## Start Data records
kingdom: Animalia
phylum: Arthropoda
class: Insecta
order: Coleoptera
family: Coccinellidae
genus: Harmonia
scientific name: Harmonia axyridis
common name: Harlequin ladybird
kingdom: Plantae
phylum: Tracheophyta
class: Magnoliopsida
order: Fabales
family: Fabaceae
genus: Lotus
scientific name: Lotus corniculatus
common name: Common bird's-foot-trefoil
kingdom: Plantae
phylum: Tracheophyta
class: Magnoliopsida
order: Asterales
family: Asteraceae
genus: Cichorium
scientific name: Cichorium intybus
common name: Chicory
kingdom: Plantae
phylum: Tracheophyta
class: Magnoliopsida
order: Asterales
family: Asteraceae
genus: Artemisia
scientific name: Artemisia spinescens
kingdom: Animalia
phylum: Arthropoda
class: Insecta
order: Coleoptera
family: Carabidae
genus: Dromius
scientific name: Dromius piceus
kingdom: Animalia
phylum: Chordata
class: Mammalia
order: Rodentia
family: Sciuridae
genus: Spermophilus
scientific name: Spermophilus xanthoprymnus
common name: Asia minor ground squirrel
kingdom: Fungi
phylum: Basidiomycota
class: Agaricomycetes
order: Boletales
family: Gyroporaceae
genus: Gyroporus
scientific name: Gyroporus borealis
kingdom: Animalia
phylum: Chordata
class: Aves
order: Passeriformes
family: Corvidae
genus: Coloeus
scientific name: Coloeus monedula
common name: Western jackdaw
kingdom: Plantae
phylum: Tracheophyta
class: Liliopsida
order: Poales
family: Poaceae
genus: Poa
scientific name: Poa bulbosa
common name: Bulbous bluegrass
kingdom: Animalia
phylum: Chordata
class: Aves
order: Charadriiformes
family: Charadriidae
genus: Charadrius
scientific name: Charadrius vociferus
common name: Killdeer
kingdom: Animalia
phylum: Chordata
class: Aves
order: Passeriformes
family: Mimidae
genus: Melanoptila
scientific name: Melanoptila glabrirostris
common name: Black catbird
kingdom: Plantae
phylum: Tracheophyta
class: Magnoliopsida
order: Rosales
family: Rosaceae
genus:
## End Data records
**Problem to work on**
Please reproduce every line of the records above word for word, from the first through the last.

**Solution for this task**
kingdom: Animalia
phylum: Arthropoda
class: Insecta
order: Coleoptera
family: Coccinellidae
genus: Harmonia
scientific name: Harmonia axyridis
common name: Harlequin ladybird
kingdom: Plantae
phylum: Tracheophyta
class: Magnoliopsida
order: Fabales
family: Fabaceae
genus: Lotus
scientific name: Lotus corniculatus
common name: Common bird's-foot-trefoil
kingdom: Plantae
phylum: Tracheophyta
class: Magnoliopsida
order: Asterales
family: Asteraceae
genus: Cichorium
scientific name: Cichorium intybus
common name: Chicory
kingdom: Plantae
phylum: Tracheophyta
class: Magnoliopsida
order: Asterales
family: Asteraceae
genus: Artemisia
scientific name: Artemisia spinescens
kingdom: Animalia
phylum: Arthropoda
class: Insecta
order: Coleoptera
family: Carabidae
genus: Dromius
scientific name: Dromius piceus
kingdom: Animalia
phylum: Chordata
class: Mammalia
order: Rodentia
family: Sciuridae
genus: Spermophilus
scientific name: Spermophilus xanthoprymnus
common name: Asia minor ground squirrel
kingdom: Fungi
phylum: Basidiomycota
class: Agaricomycetes
order: Boletales
family: Gyroporaceae
genus: Gyroporus
scientific name: Gyroporus borealis
kingdom: Animalia
phylum: Chordata
class: Aves
order: Passeriformes
family: Corvidae
genus: Coloeus
scientific name: Coloeus monedula
common name: Western jackdaw
kingdom: Plantae
phylum: Tracheophyta
class: Liliopsida
order: Poales
family: Poaceae
genus: Poa
scientific name: Poa bulbosa
common name: Bulbous bluegrass
kingdom: Animalia
phylum: Chordata
class: Aves
order: Charadriiformes
family: Charadriidae
genus: Charadrius
scientific name: Charadrius vociferus
common name: Killdeer
kingdom: Animalia
phylum: Chordata
class: Aves
order: Passeriformes
family: Mimidae
genus: Melanoptila
scientific name: Melanoptila glabrirostris
common name: Black catbird
kingdom: Plantae
phylum: Tracheophyta
class: Magnoliopsida
order: Rosales
family: Rosaceae
genus:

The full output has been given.